» Given data
▬▬▬▬▬▬

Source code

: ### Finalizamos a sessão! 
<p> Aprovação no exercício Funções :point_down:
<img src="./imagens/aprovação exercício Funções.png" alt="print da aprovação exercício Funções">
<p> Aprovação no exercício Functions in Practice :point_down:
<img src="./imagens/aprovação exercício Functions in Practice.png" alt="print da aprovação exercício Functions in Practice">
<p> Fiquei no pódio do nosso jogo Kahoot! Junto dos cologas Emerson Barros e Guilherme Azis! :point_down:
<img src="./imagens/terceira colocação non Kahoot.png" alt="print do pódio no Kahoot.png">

▬▬▬▬▬▬

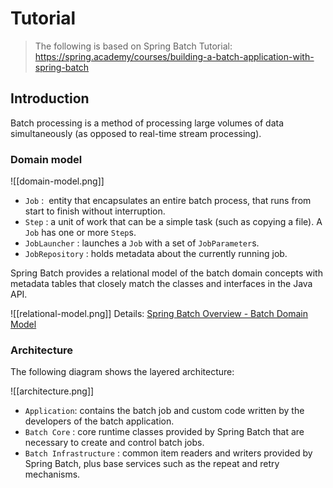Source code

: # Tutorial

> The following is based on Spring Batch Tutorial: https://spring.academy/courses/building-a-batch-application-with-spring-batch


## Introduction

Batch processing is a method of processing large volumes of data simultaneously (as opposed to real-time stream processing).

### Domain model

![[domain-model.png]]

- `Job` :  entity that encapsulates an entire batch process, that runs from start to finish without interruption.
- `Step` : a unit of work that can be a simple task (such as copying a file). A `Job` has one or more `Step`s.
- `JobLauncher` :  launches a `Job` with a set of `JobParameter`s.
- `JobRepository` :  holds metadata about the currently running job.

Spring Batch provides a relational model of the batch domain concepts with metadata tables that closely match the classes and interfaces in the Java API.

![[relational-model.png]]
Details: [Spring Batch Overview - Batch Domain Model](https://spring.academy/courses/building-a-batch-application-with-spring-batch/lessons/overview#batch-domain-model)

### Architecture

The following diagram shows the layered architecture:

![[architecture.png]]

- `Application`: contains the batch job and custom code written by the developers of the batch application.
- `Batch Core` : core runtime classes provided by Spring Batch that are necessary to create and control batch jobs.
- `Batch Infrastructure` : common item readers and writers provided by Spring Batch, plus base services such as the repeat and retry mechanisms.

▬▬▬▬▬▬

» Task to complete
Return the span of lines in the data above that opens at the line with "control batch jobs." and closes at the line with "and retry mechanisms.", exactly, ends included, nothing else.

» Expected answer
- `Batch Core` : core runtime classes provided by Spring Batch that are necessary to create and control batch jobs.
- `Batch Infrastructure` : common item readers and writers provided by Spring Batch, plus base services such as the repeat and retry mechanisms.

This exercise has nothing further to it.